Only an exact repetition of the entries will do.

Stored data entries
Segment Open

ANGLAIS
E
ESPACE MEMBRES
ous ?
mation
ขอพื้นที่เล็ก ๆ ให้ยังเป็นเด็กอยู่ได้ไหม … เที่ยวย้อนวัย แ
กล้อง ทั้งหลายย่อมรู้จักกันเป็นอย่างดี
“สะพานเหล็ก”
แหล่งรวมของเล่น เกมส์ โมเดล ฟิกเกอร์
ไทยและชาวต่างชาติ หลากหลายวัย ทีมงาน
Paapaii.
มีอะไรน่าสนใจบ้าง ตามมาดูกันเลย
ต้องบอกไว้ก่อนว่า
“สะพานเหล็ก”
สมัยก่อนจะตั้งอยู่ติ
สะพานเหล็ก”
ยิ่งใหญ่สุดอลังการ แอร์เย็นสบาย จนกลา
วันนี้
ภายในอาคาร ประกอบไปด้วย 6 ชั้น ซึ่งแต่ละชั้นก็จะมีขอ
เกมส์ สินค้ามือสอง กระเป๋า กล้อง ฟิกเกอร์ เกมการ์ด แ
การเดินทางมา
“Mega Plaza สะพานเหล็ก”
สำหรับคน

Segment Closed

#### Solution for this exercise:
ANGLAIS
E
ESPACE MEMBRES
ous ?
mation
ขอพื้นที่เล็ก ๆ ให้ยังเป็นเด็กอยู่ได้ไหม … เที่ยวย้อนวัย แ
กล้อง ทั้งหลายย่อมรู้จักกันเป็นอย่างดี
“สะพานเหล็ก”
แหล่งรวมของเล่น เกมส์ โมเดล ฟิกเกอร์
ไทยและชาวต่างชาติ หลากหลายวัย ทีมงาน
Paapaii.
มีอะไรน่าสนใจบ้าง ตามมาดูกันเลย
ต้องบอกไว้ก่อนว่า
“สะพานเหล็ก”
สมัยก่อนจะตั้งอยู่ติ
สะพานเหล็ก”
ยิ่งใหญ่สุดอลังการ แอร์เย็นสบาย จนกลา
วันนี้
ภายในอาคาร ประกอบไปด้วย 6 ชั้น ซึ่งแต่ละชั้นก็จะมีขอ
เกมส์ สินค้ามือสอง กระเป๋า กล้อง ฟิกเกอร์ เกมการ์ด แ
การเดินทางมา
“Mega Plaza สะพานเหล็ก”
สำหรับคน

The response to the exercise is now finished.